The consequence of the defeat of the 1925-7 revolution, in China, confirmed Trotsky's prognosis and analysis. With the benefit of hindsight, its possible to argue Trotsky should have forced a split with the Zinovievists, as Lenin had done in April 1917, rather than compromise with their centrist positions. But, an exploration of alternative histories, based on “what-ifs”, is a pointless exercise. However, Trotsky learned from that experience, when it came to the Spanish Revolution, and the mistakes made by the centrists of the POUM and CNT, in joining the Popular Front government, and what were, now, the open betrayals carried out by the Stalinists.

The fact that Trotsky's writings in this period of the United opposition are not as sharp as they might have been, in relation to opposition to entering the KMT, has to be judged in this context.
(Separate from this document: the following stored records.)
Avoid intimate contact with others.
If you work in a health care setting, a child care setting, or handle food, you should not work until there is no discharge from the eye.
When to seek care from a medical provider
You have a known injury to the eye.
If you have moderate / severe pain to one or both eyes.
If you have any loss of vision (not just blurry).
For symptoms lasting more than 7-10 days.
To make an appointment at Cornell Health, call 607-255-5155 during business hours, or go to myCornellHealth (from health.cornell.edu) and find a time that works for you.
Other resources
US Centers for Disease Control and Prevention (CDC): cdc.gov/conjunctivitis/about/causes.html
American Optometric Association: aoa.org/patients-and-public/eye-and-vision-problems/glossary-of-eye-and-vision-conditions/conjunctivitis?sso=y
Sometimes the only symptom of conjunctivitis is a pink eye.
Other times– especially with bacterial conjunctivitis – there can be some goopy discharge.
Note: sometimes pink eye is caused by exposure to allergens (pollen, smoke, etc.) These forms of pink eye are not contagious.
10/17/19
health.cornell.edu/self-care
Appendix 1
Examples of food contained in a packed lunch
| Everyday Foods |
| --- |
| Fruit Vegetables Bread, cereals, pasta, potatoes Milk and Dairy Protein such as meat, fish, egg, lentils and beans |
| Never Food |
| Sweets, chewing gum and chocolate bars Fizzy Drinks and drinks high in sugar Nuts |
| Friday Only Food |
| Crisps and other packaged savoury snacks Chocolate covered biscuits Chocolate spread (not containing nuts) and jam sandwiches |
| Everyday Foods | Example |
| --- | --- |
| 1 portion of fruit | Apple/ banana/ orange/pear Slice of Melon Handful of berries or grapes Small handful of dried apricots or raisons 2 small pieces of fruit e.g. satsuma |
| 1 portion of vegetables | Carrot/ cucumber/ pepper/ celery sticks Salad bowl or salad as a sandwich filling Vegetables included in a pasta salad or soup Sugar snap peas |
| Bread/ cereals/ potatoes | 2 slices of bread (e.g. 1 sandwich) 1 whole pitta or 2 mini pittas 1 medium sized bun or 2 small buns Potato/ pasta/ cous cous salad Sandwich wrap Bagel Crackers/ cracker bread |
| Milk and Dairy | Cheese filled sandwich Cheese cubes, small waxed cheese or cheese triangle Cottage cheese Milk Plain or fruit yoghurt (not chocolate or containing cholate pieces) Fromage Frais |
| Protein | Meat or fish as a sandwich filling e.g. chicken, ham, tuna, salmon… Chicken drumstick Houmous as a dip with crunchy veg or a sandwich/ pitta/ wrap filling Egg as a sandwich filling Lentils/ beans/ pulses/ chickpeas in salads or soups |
Also to be taken into consideration, in considering his opposition to entering the KMT, as against the position of Marx and Engels in joining the German Democrats, or Trotsky's French Turn, in 1934, is the fact that, in 1848, Marx and Engels supporters were a small minority, which, as Engels said, needed to get the ear of the German workers, who still looked to the Democrats. Similarly, the Trotskyists, in France, in 1934, represented a small minority, whilst French workers still looked to the Socialists. As Trotsky pointed out, the Marxist position is the independent organisation of the working-class, and its party, but, in these instances, no such party existed, only its nuclei or embryo, and the point was to build it.
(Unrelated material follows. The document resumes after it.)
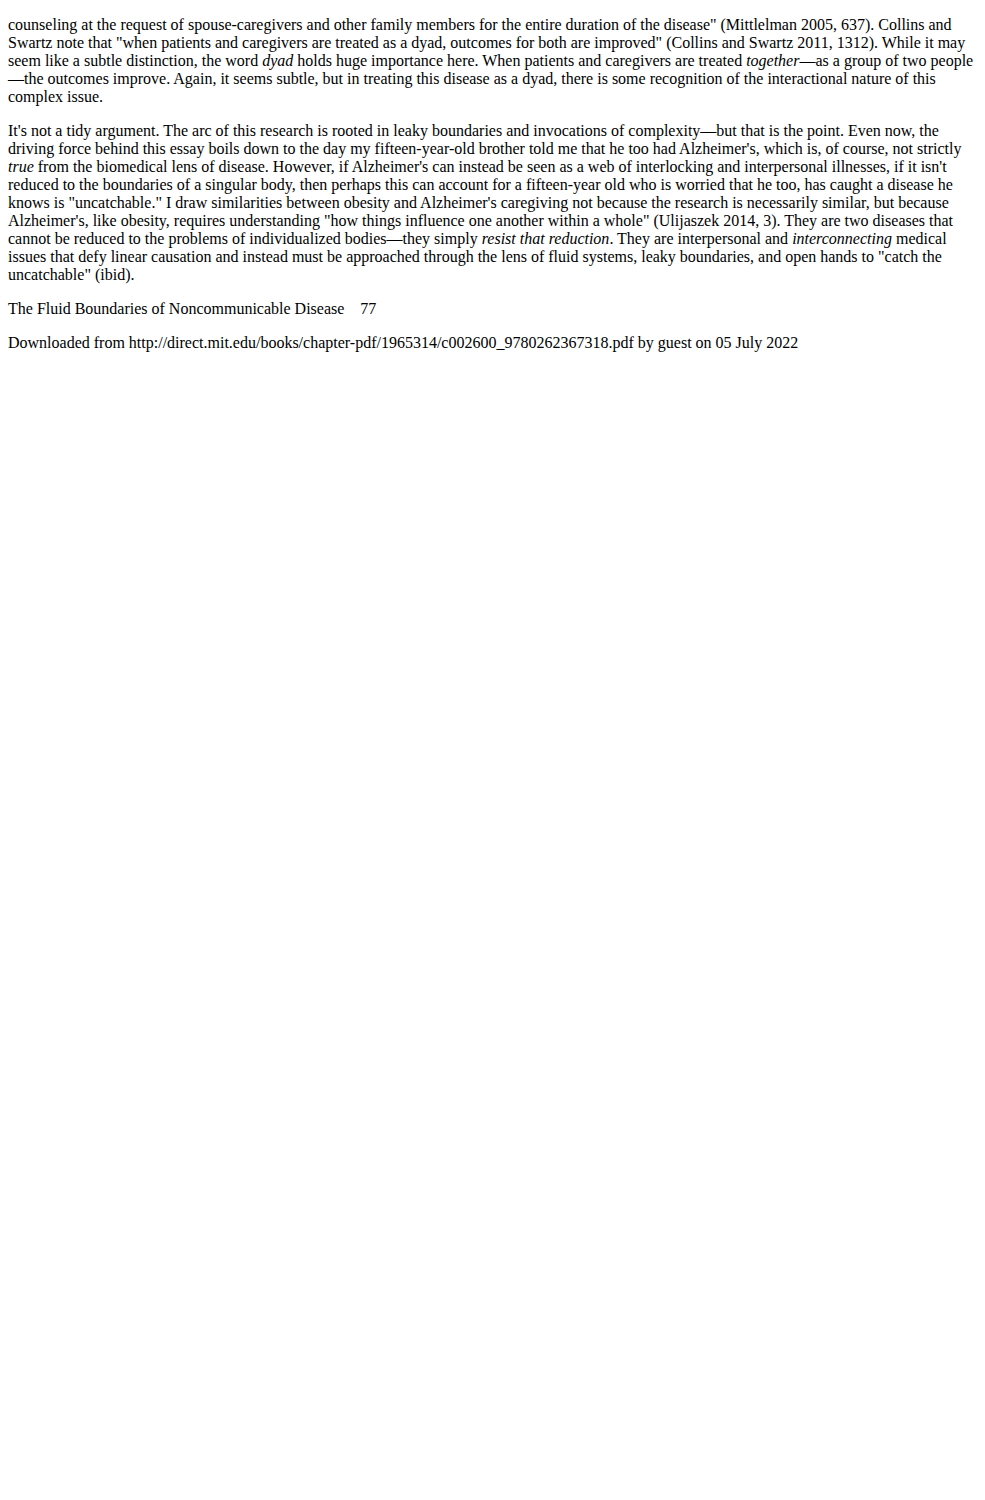counseling at the request of spouse-caregivers and other family members for the entire duration of the disease" (Mittlelman 2005, 637). Collins and Swartz note that "when patients and caregivers are treated as a dyad, outcomes for both are improved" (Collins and Swartz 2011, 1312). While it may seem like a subtle distinction, the word dyad holds huge importance here. When patients and caregivers are treated together—as a group of two people—the outcomes improve. Again, it seems subtle, but in treating this disease as a dyad, there is some recognition of the interactional nature of this complex issue.
It's not a tidy argument. The arc of this research is rooted in leaky boundaries and invocations of complexity—but that is the point. Even now, the driving force behind this essay boils down to the day my fifteen-year-old brother told me that he too had Alzheimer's, which is, of course, not strictly true from the biomedical lens of disease. However, if Alzheimer's can instead be seen as a web of interlocking and interpersonal illnesses, if it isn't reduced to the boundaries of a singular body, then perhaps this can account for a fifteen-year old who is worried that he too, has caught a disease he knows is "uncatchable." I draw similarities between obesity and Alzheimer's caregiving not because the research is necessarily similar, but because Alzheimer's, like obesity, requires understanding "how things influence one another within a whole" (Ulijaszek 2014, 3). They are two diseases that cannot be reduced to the problems of individualized bodies—they simply resist that reduction. They are interpersonal and interconnecting medical issues that defy linear causation and instead must be approached through the lens of fluid systems, leaky boundaries, and open hands to "catch the uncatchable" (ibid).
The Fluid Boundaries of Noncommunicable Disease 77
Downloaded from http://direct.mit.edu/books/chapter-pdf/1965314/c002600_9780262367318.pdf by guest on 05 July 2022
But, that was not the case, in China. Not only did a global communist movement exist, as well as the USSR, on China's doorstep, but the Chinese Communist Party, itself, comprised more than 100,000 workers, many of whom were also armed. The need and the ability to preserve the independence of the workers, and their party, was, then, clear, but the Stalinists drove them into the arms of the national bourgeoisie, and the KMT of Chiang Kai Shek, as well as inviting the KMT into the Comintern. That despite the fact that, in 1926, Chiang Kai Shek had already shown his hand by organising a coup, in Canton.